• _Problem to work on_
Reproduce verbatim every line of text in the rows below, omitting the pictures from your answer.

• _Page-level text extractions_
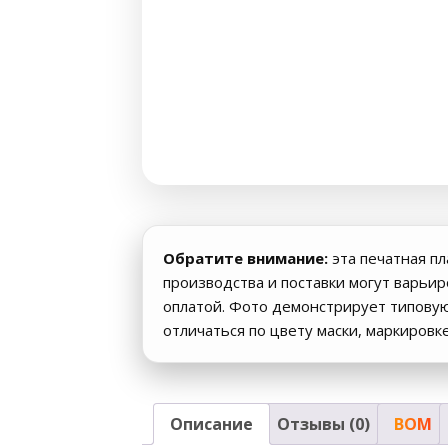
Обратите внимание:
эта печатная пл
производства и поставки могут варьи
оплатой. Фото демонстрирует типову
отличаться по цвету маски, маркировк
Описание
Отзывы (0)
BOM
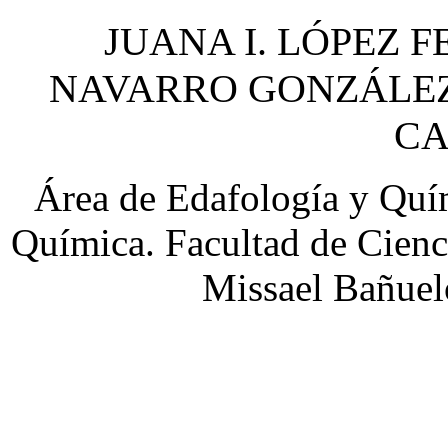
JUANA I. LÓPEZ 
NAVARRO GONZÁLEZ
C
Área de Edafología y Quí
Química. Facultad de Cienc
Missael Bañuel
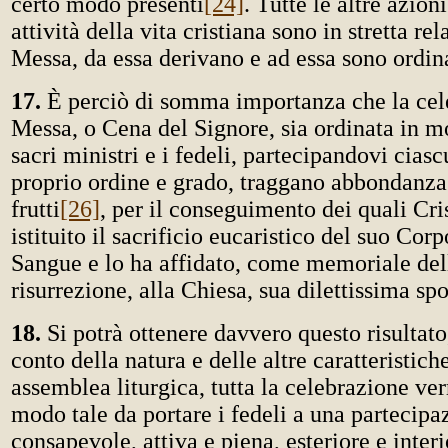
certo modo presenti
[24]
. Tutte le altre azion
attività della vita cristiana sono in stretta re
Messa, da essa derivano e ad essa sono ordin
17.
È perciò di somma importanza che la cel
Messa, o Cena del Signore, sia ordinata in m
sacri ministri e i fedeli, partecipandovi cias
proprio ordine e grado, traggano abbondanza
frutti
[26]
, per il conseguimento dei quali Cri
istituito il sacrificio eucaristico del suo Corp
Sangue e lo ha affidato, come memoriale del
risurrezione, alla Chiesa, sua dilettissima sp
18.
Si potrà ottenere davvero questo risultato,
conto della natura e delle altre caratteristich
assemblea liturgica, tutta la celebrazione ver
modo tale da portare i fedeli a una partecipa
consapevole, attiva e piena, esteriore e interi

• _Answer for this exercise_
Обратите внимание:
эта печатная пл
производства и поставки могут варьи
оплатой. Фото демонстрирует типову
отличаться по цвету маски, маркировк
Описание
Отзывы (0)
BOM
JUANA I. LÓPEZ 
NAVARRO GONZÁLEZ
C
Área de Edafología y Quí
Química. Facultad de Cienc
Missael Bañuel
certo modo presenti
[24]
. Tutte le altre azion
attività della vita cristiana sono in stretta re
Messa, da essa derivano e ad essa sono ordin
17.
È perciò di somma importanza che la cel
Messa, o Cena del Signore, sia ordinata in m
sacri ministri e i fedeli, partecipandovi cias
proprio ordine e grado, traggano abbondanza
frutti
[26]
, per il conseguimento dei quali Cri
istituito il sacrificio eucaristico del suo Corp
Sangue e lo ha affidato, come memoriale del
risurrezione, alla Chiesa, sua dilettissima sp
18.
Si potrà ottenere davvero questo risultato,
conto della natura e delle altre caratteristich
assemblea liturgica, tutta la celebrazione ver
modo tale da portare i fedeli a una partecipa
consapevole, attiva e piena, esteriore e interi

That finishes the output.